Почти все ночи его были бессонные, томительные… Засыпал он после трёх-четырёх часов.
Оставаясь в одиночестве, он часто задавался одним и тем же вопросом:
«Я умру, и я знаю, — в последнюю минуту последним моим желанием будет желание разгадать вопрос: „Для чего я жил эти двадцать шесть лет?“ Ну, для чего?.. Ужели же только для того, чтобы убедиться в собственном банкротстве и умереть с опустошённой душой?»

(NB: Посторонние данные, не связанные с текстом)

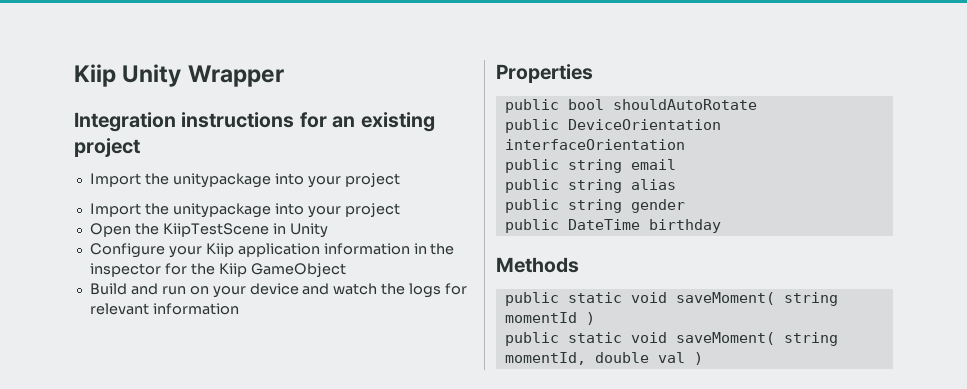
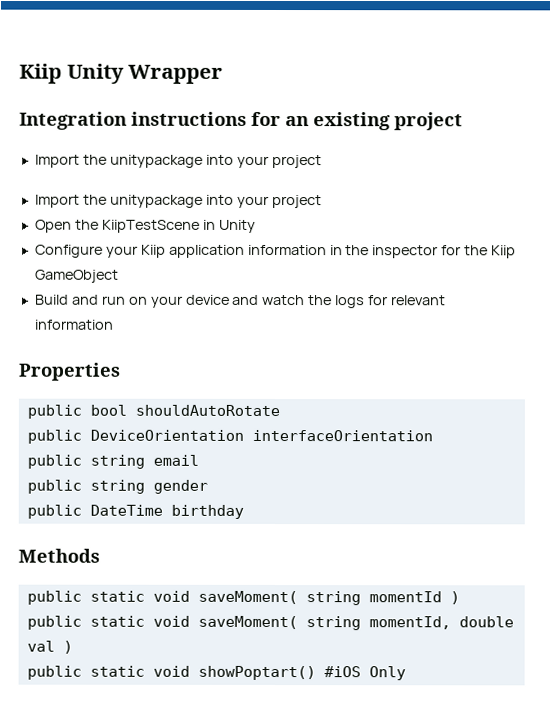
[504,179,676,193] // public string alias -> (199, 460) none
(703, 358) none -> [26,665,406,681] // public static void showPoptart() #iOS Only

Он часто говорил о своей опустошённой душе, ещё чаще думал: «Кто-то сказал: „рождение — случайность, а смерть — законная необходимость“. Мудрости в этом изречении много, а утешения — ни на грош! Если бы было наоборот: смерть — случайность, а рождение — необходимость. Человек как раз и был бы та сущность, какой его стараются сделать мудрецы. Если бы моё рождение была необходимость, тогда и мою жизнь оберегали бы не только люди, но и все политические и социальные законы. И законы моей родины были бы такими, чтобы уберечь мою жизнь. А разве они оценили мою жизнь? Разве они охранили мою личность? Их законы — мои тиски, моя могила!.. И вот я умираю, умираю в двадцать шесть лет… А этого не должно бы случиться, если бы моё рождение была необходимость»…
Засыпал тяжёлым сном в лихорадке, часто просыпался от изнуряющего кашля, выкуривал папиросу, а то и две и опять засыпал.
Иногда бывало и так: проснётся, выкурит папиросу и окончательно разгонит сон. Лежит с открытыми глазами в темноте и как будто думает одну думу вместе с ночью. Ночь — чёрная, и дума — чёрная. Зажжёт свечи, и мрак рассеется, а дума чёрная всё не отходит. И сердце бьётся тревожно, и в голове какой-то хаос…
Слышит, — и Николай Николаевич не спит. И Верстов ворочается на постели, чиркает спичками и закуривает папиросу. Николай Николаевич как-то особенно, странно курит. Закурит папиросу, затянется раза два и забудет о ней и задумается. Пройдёт несколько минут, папироса потухнет, и он опять примется чиркать спичками.